My chest feels heavy as I watch a slow smile spread across her face as she continues to read. Her smiles are limited and will be ripped from me soon, so I soak up every one she gives.

Walking to the bed, I lie down to face her, taking care I don’t knock her journal over.

“What are you smiling about?” I ask, reaching out to finger some of her hair that’s hanging over her shoulder.

Her tired eyes meet mine and her smile turns endearing. Her voice is low and raspy when she speaks. “I’mmm at a rrreally goood part in our stooory. I caught yooou singinnng and dancccing with Gray annnd Gemma.”

I chuckle, my mind wandering back to when Gray was a toddler and Gemma was a baby. I went through a phase where I would sing and dance with them in the kitchen while I made us all breakfast.

I grin cockily. “My dancing skills weren’t near as bad as my singing skills.”

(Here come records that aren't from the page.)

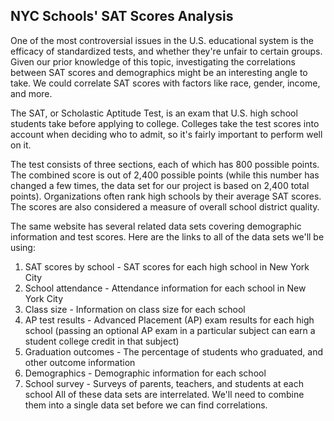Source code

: ## NYC Schools' SAT Scores Analysis
One of the most controversial issues in the U.S. educational system is the efficacy of standardized tests, and whether they're unfair to certain groups. Given our prior knowledge of this topic, investigating the correlations between SAT scores and demographics might be an interesting angle to take. We could correlate SAT scores with factors like race, gender, income, and more.

The SAT, or Scholastic Aptitude Test, is an exam that U.S. high school students take before applying to college. Colleges take the test scores into account when deciding who to admit, so it's fairly important to perform well on it.

The test consists of three sections, each of which has 800 possible points. The combined score is out of 2,400 possible points (while this number has changed a few times, the data set for our project is based on 2,400 total points). Organizations often rank high schools by their average SAT scores. The scores are also considered a measure of overall school district quality.

The same website has several related data sets covering demographic information and test scores. Here are the links to all of the data sets we'll be using:

1. SAT scores by school - SAT scores for each high school in New York City
2. School attendance - Attendance information for each school in New York City
3. Class size - Information on class size for each school
3. AP test results - Advanced Placement (AP) exam results for each high school (passing an optional AP exam in a particular subject can earn a student college credit in that subject)
5. Graduation outcomes - The percentage of students who graduated, and other outcome information
6. Demographics - Demographic information for each school
7. School survey - Surveys of parents, teachers, and students at each school
All of these data sets are interrelated. We'll need to combine them into a single data set before we can find correlations.
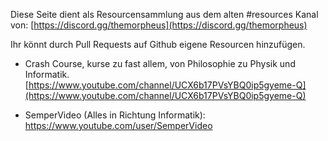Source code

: Diese Seite dient als Resourcensammlung aus dem alten #resources Kanal von: [https://discord.gg/themorpheus](https://discord.gg/themorpheus)

Ihr könnt durch Pull Requests auf Github eigene Resourcen hinzufügen.

- Crash Course, kurse zu fast allem, von Philosophie zu Physik und Informatik.  
[https://www.youtube.com/channel/UCX6b17PVsYBQ0ip5gyeme-Q](https://www.youtube.com/channel/UCX6b17PVsYBQ0ip5gyeme-Q) 

- SemperVideo (Alles in Richtung Informatik): https://www.youtube.com/user/SemperVideo  
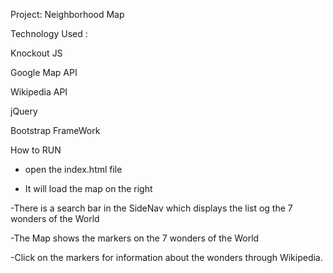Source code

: Project: Neighborhood Map

Technology Used : 

Knockout JS 

Google Map API

Wikipedia API

jQuery

Bootstrap FrameWork

How to RUN

- open the index.html file

- It will load the map on the right

-There is a search bar in the SideNav which displays the list og the 7 wonders of the World

-The Map shows the markers on the 7 wonders of the World

-Click on the markers for information about the wonders through Wikipedia.
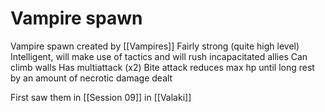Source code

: # Vampire spawn
Vampire spawn
created by [[Vampires]]
Fairly strong (quite high level)
Intelligent, will make use of tactics and will rush incapacitated allies
Can climb walls
Has multiattack (x2)
Bite attack reduces max hp until long rest by an amount of necrotic damage dealt

First saw them in [[Session 09]] in [[Valaki]]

“Wwwouldnn’t matterr if it werrre. I feeell in looove with you againnn inn that mommment.”

Slipping her journal closed, I put it behind me on the bed and scoot closer to her. I slide an arm under her neck and one around her waist then pull her closer. The muscles in her body have become so weak, she can barely move on her own now.

With her head resting on my chest and one of my arms tucked around her, I grab a thick lock of her hair and bring it to my nose, inhaling deep.

“Ooonce I’mmm gone, I waaant you tooo read my jjjournalsss,” she rasps out quietly.

I look down at the top of her head. “Those are your private thoughts, Molly. I can’t read those.”